BEGIN

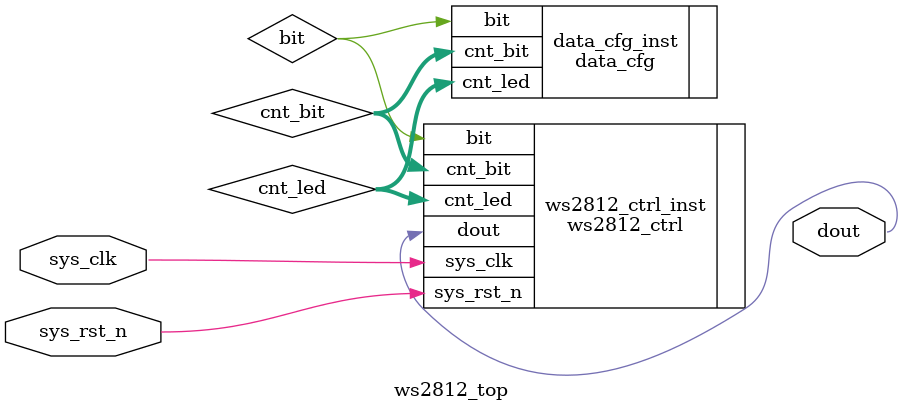
<source format=v>
module ws2812_top(
    input  wire sys_clk     ,
    input  wire sys_rst_n   ,

    output wire dout
);
wire          bit    ;
wire  [4: 0]  cnt_bit;
wire  [6: 0]  cnt_led; 

ws2812_ctrl  ws2812_ctrl_inst(
.sys_clk    (sys_clk),
.sys_rst_n  (sys_rst_n),
.bit        (bit),

.dout       (dout),
.cnt_bit    (cnt_bit),
.cnt_led    (cnt_led)       
);

data_cfg    data_cfg_inst(
.cnt_bit    (cnt_bit),
.cnt_led    (cnt_led),

.bit        (bit)  
);
endmodule 
</source>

END

▸ Problem requirements:
All lines above that include the word "wire" should be located and copied.

▸ Solution:
    input  wire sys_clk     ,
    input  wire sys_rst_n   ,
    output wire dout
wire          bit    ;
wire  [4: 0]  cnt_bit;
wire  [6: 0]  cnt_led; 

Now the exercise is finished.